On the Loss Landscape of Adversarial Training: Identifying Challenges and How to Overcome Them
This addresses optimization difficulties in adversarial training for machine learning models, offering a practical improvement but is incremental as it builds on existing adversarial training methods.
The paper tackled the problem of adversarial training leading to unfavorable loss landscapes with increased curvature and scattered gradients, which impede optimization and cause sharp minima. They introduced a periodic adversarial scheduling (PAS) strategy that overcomes these challenges, yielding better results and reduced sensitivity to learning rate compared to vanilla adversarial training.

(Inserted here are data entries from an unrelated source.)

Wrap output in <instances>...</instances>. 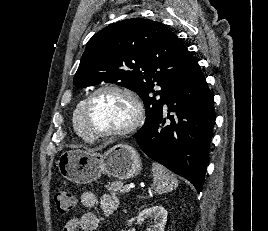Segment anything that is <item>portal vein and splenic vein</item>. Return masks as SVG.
<instances>
[{
	"mask_svg": "<svg viewBox=\"0 0 268 231\" xmlns=\"http://www.w3.org/2000/svg\"><path fill=\"white\" fill-rule=\"evenodd\" d=\"M133 187H134V185H126V186H125V190L128 192V191H130V189L133 188Z\"/></svg>",
	"mask_w": 268,
	"mask_h": 231,
	"instance_id": "18ae733b",
	"label": "portal vein and splenic vein"
}]
</instances>
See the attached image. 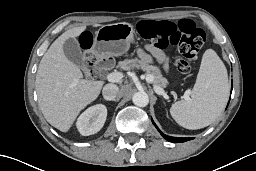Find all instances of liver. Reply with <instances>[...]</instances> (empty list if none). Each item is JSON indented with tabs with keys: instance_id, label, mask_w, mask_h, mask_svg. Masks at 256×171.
I'll list each match as a JSON object with an SVG mask.
<instances>
[{
	"instance_id": "1",
	"label": "liver",
	"mask_w": 256,
	"mask_h": 171,
	"mask_svg": "<svg viewBox=\"0 0 256 171\" xmlns=\"http://www.w3.org/2000/svg\"><path fill=\"white\" fill-rule=\"evenodd\" d=\"M85 30L86 26L74 27L59 36L42 57L36 74L39 108L47 122L62 132H67L80 111L99 96L104 84L82 79L80 69L64 54V42Z\"/></svg>"
}]
</instances>
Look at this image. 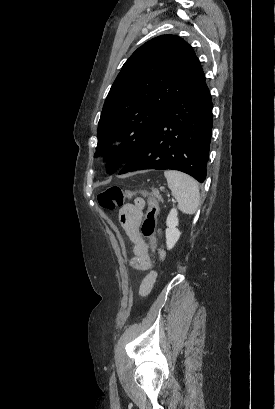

We analyze the influence of adversarial training on the loss landscape of machine learning models. To this end, we first provide analytical studies of the properties of adversarial loss functions under different adversarial budgets. We then demonstrate that the adversarial loss landscape is less favorable to optimization, due to increased curvature and more scattered gradients. Our conclusions are validated by numerical analyses, which show that training under large adversarial budgets impede the escape from suboptimal random initialization, cause non-vanishing gradients and make the model find sharper minima. Based on these observations, we show that a periodic adversarial scheduling (PAS) strategy can effectively overcome these challenges, yielding better results than vanilla adversarial training while being much less sensitive to the choice of learning rate.